Voor het houden van paarden binnen de manege is uiteraard de milieutoestemming ten tijde van de Europese referentiedatum van belang om de referentiesituatie vast te stellen (eventueel gecorrigeerd met een latere milieutoestemming als die een lagere stikstofdepositie toestond). De milieutoestemming kan daarnaast ook van belang zijn om de referentiesituatie voor de rijlessen vast te stellen. Dit is mogelijk niet (zozeer) van belang voor maneges op grotere afstand van Natura 2000-gebied, maar wel voor maneges in de directe nabijheid van Natura 2000-gebied. Dan telt immers iedere ‘stikstofemissie’ (NH3 en NOx), zowel in positieve zin (om een referentiesituatie op te baseren) als in negatieve zin (dat er geen toename van stikstofdepositie mag plaatsvinden).
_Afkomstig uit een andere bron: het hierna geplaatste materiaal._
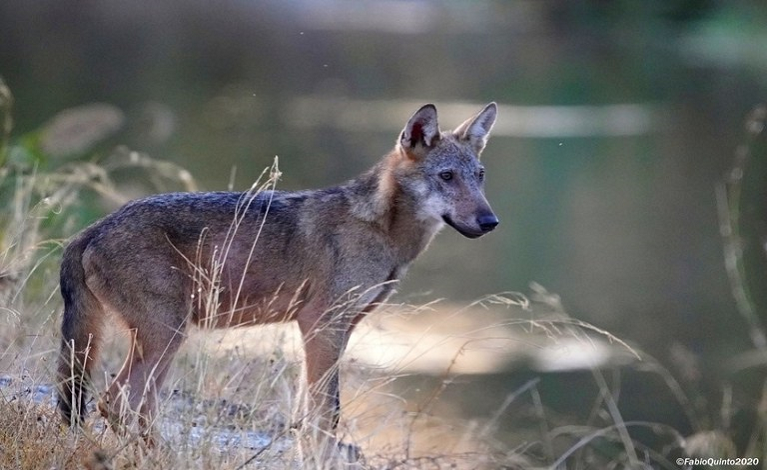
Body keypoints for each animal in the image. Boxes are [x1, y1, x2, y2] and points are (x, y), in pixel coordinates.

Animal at [56, 102, 498, 461]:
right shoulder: (322, 325)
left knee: (133, 407)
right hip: (167, 337)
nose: (490, 221)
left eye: (479, 177)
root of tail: (89, 231)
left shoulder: (335, 329)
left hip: (164, 344)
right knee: (115, 403)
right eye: (446, 176)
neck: (380, 231)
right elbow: (327, 413)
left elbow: (309, 414)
Als in de milieutoestemming de manege activiteiten niet zijn begrensd, dan kan op basis daarvan worden gesteld dat ook rijlessen zijn toegestaan. Dat kan gaan om rijlessen met manegepaarden en eigen paarden van ruiters. In het geval ruiters hun eigen paarden meenamen voor de rijlessen, levert dat een (beperkte) extra stikstofemissie op. Daarnaast leiden de rijlessen tot extra verkeersbewegingen met bijbehorende stikstofemissie. In oudere milieutoestemmingen is daarvoor veelal geen begrenzing te vinden, maar in recentere milieutoestemmingen kan daarvoor wel een begrenzing zijn opgenomen. Dat geldt vooral als het gaat om een milieutoestemming in de vorm van een vergunning. Daaraan liggen vaak een akoestisch onderzoek en/of luchtkwaliteitsonderzoek ten grondslag, waarin van een bepaald aantal verkeersbewegingen is uitgegaan. Omdat de onderzoeken over het algemeen deel uitmaken van een vergunning, zijn de verkeersbewegingen in zoverre begrensd. Bij het bepalen van de stikstofemissie en -depositie is het dan ook raadzaam om deze onderzoeken (voor zover deze zijn uitgevoerd) te raadplegen.

Bij het aanvragen van een natuurvergunning voor een paardenhouderij of -fokkerij zijn er dus nogal wat hindernissen te nemen voordat tot vergunningverlening kan worden gekomen. Deze hindernissen zouden wat lager gezet mogen worden, zodat het haalbaar is om daaroverheen te ‘springen’.